───── INPUT DATA ─────

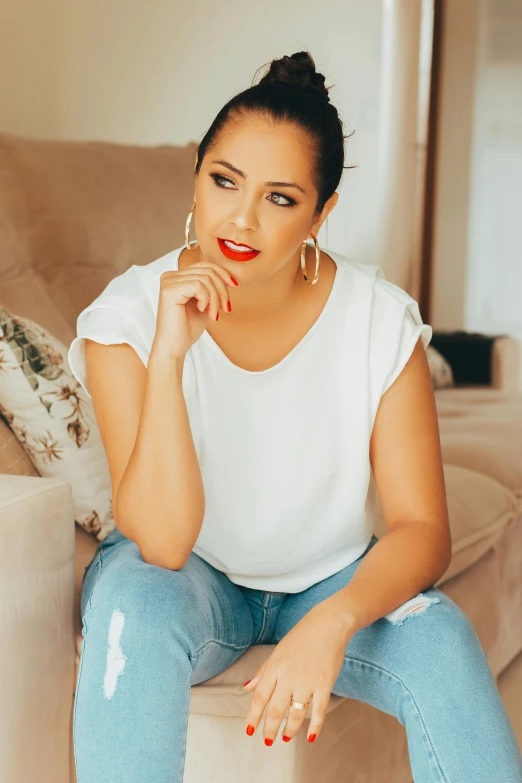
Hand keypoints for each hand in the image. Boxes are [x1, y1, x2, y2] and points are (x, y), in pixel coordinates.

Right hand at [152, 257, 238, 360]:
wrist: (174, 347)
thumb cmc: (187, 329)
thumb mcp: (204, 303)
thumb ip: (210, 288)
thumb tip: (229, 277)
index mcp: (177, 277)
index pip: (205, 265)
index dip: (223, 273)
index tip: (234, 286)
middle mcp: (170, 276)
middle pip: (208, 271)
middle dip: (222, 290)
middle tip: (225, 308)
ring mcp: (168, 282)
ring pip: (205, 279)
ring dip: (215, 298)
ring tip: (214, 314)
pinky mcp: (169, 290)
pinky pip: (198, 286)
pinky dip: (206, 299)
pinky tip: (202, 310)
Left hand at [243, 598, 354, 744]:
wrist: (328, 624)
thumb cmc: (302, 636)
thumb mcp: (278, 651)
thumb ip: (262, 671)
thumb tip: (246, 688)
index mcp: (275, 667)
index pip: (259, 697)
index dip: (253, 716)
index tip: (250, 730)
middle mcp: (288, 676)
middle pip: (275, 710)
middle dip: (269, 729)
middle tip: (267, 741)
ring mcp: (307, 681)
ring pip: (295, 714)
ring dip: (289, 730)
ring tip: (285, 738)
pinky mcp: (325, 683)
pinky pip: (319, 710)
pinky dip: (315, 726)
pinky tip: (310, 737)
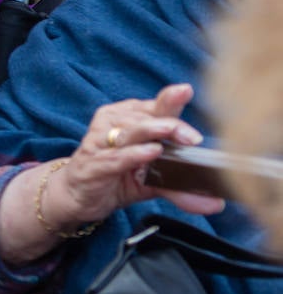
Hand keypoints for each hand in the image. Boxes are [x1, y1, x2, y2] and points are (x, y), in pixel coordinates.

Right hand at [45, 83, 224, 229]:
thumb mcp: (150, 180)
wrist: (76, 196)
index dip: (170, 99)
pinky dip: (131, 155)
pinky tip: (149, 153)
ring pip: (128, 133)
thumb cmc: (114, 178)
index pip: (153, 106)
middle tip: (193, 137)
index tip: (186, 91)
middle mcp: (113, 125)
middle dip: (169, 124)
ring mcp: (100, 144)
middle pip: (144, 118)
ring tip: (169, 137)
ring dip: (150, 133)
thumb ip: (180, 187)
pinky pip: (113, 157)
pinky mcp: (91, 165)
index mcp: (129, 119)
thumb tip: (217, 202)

─────

— TASK TO COMPLETE —
From the records above, pull every line that has the string "thumb" and copy it.

— ANSWER BOX —
thumb cmc: (187, 329)
thumb mcp: (204, 303)
thumb ip: (210, 288)
thumb tip: (229, 277)
thumb cmc: (302, 636)
thumb mcp: (278, 651)
thumb ip: (262, 671)
thumb tip: (246, 688)
thumb mcp: (150, 180)
thumb cmc: (114, 178)
thumb ip: (180, 187)
thumb tip: (217, 202)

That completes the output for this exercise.